1UPZ wrote:illogical comparison...
most athletes today are under 8% body fat percentage, have high muscular frames, with supervised/monitored diet for maximum energy exertion...
Talent, skills and knowledge wise Jerry West and Walt will run circles around most of todays athletes.
The diet point is greatly exaggerated IMO. A lot of players may have personal chefs, but they often eat terribly, like, tons of McDonalds and Popeyes... especially before drafting. Has McDonalds started to chip in to the modern super athlete talent pool?
The best athlete of the era in question (arguably of all players through modern times), Wilt, also had terrible nutritional habits, like a Slurpee during the game. (I imagine if he did so now it would cost the NBA gatorade endorsement money).
I've never seen any sophisticated evidence that modern nutrition has significantly impacted the athleticism in basketball, as blasphemous as that is. Even in OIympic sports, there is a paucity of data. Look at 5x gold medalist Micheal Phelp's daily meals of huge pancake stacks with ice cream (not to mention pot smoking). It is more likely that modern nutrition has mostly made meeting nutritional requirements a bit more convenient, rather than it being a game changer.

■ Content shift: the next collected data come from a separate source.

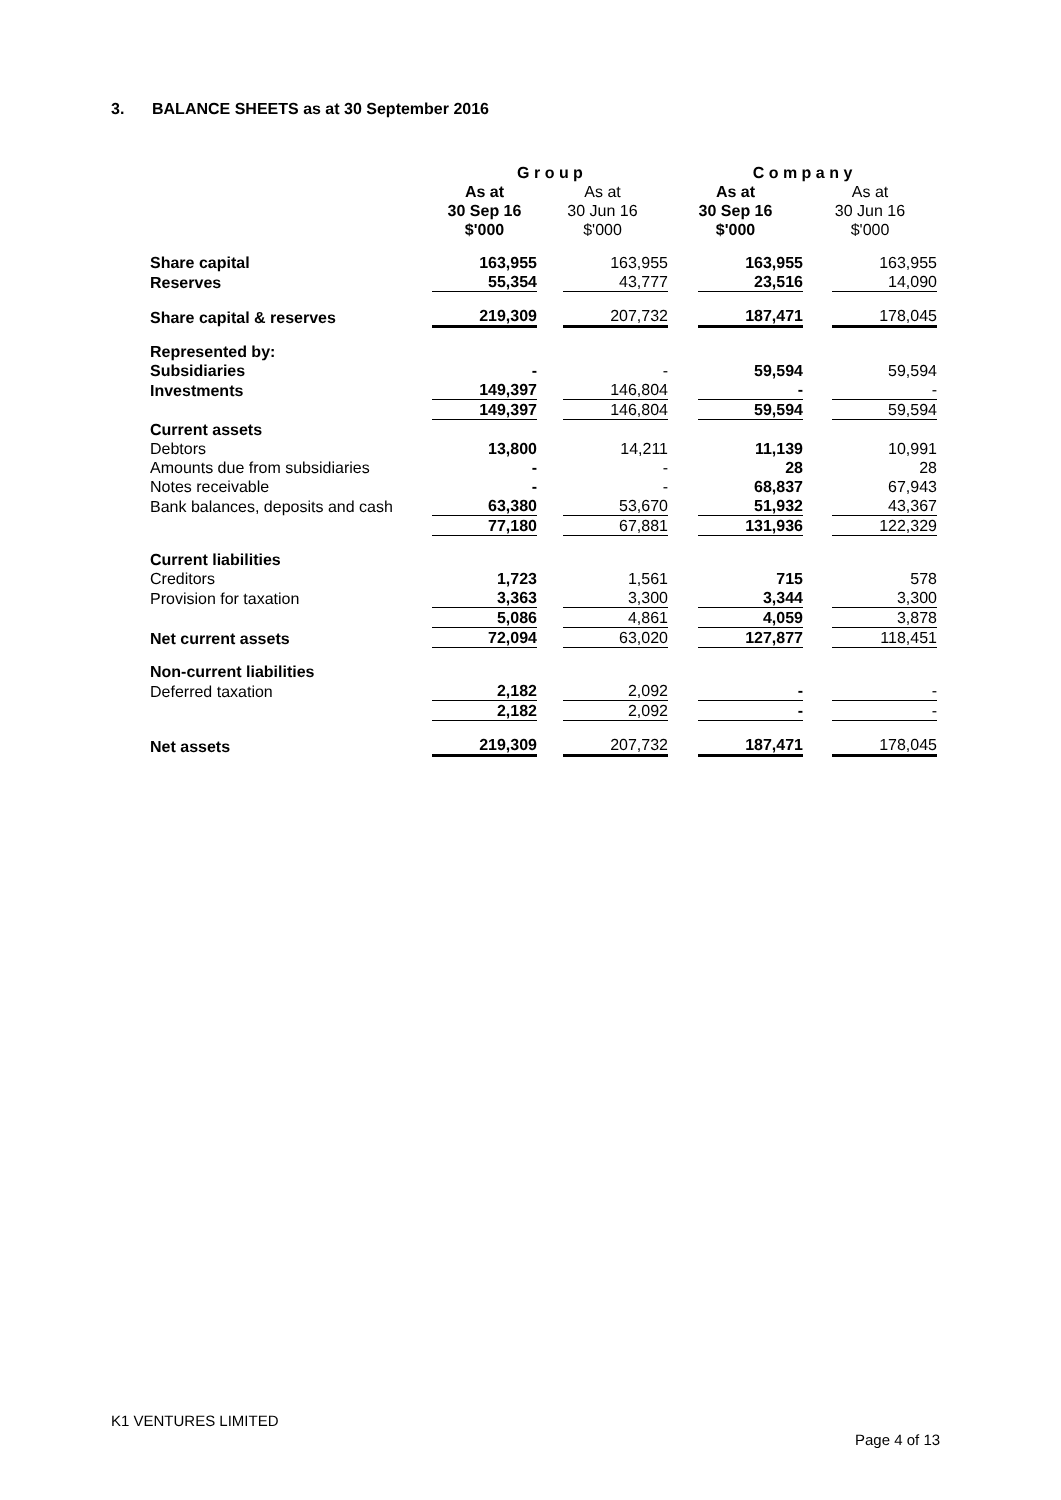3. BALANCE SHEETS as at 30 September 2016
| | G r o u p | | C o m p a n y | |
| --- | --- | --- | --- | --- |
| | As at 30 Sep 16 $'000 | As at 30 Jun 16 $'000 | As at 30 Sep 16 $'000 | As at 30 Jun 16 $'000 |
| Share capital | 163,955 | 163,955 | 163,955 | 163,955 |
| Reserves | 55,354 | 43,777 | 23,516 | 14,090 |
| Share capital & reserves | 219,309 | 207,732 | 187,471 | 178,045 |
| Represented by: | | | | |
| Subsidiaries | - | - | 59,594 | 59,594 |
| Investments | 149,397 | 146,804 | - | - |
| | 149,397 | 146,804 | 59,594 | 59,594 |
| Current assets | | | | |
| Debtors | 13,800 | 14,211 | 11,139 | 10,991 |
| Amounts due from subsidiaries | - | - | 28 | 28 |
| Notes receivable | - | - | 68,837 | 67,943 |
| Bank balances, deposits and cash | 63,380 | 53,670 | 51,932 | 43,367 |
| | 77,180 | 67,881 | 131,936 | 122,329 |
| Current liabilities | | | | |
| Creditors | 1,723 | 1,561 | 715 | 578 |
| Provision for taxation | 3,363 | 3,300 | 3,344 | 3,300 |
| | 5,086 | 4,861 | 4,059 | 3,878 |
| Net current assets | 72,094 | 63,020 | 127,877 | 118,451 |
| Non-current liabilities | | | | |
| Deferred taxation | 2,182 | 2,092 | - | - |
| | 2,182 | 2,092 | - | - |
| Net assets | 219,309 | 207,732 | 187,471 | 178,045 |
K1 VENTURES LIMITED
Page 4 of 13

I think measured athleticism improved from a wider recruiting pool, pressure to get noticed athletically by scouts, and general competitiveness for roster spots. Most of the elite players would be sufficiently athletic, at the least, in today's game. (And "modern nutrition" wouldn't make them more athletic than they were).
I don't want to add speculation on West and Walt Frazier, since I think players evolve, but I doubt Frazier's lack of a 3 point shot is a fair critique. I think it's quite possible they could range from good role player to top 5 players. It's really hard to predict adaptability of guards; what would they evolve, and how important are the losses of previous advantages?
I must say when watching West highlights posted here, he did do a lot of modern "no-nos" with ball handling, and a lot of shots and drives were things you simply cannot get away with - as performed - in the modern NBA. People implicitly comparing West to DWade in speed need their eyes checked. Maybe West was capable of going faster than shown, but clips mostly showed a rather ... controlled ... pace. Yet the post quoted above said skills-wise, West would run circles around modern guards. OK.
I applaud those who put in effort in the impossible task of trying to guess Frazier's and West's translational potential. Since paid scouts cannot even reliably judge if international talent will be able to perform in the NBA (I for one, thought Rudy Fernandez would excel), I'm going to guess the more specific predictions made are as accurate as an 8 ball.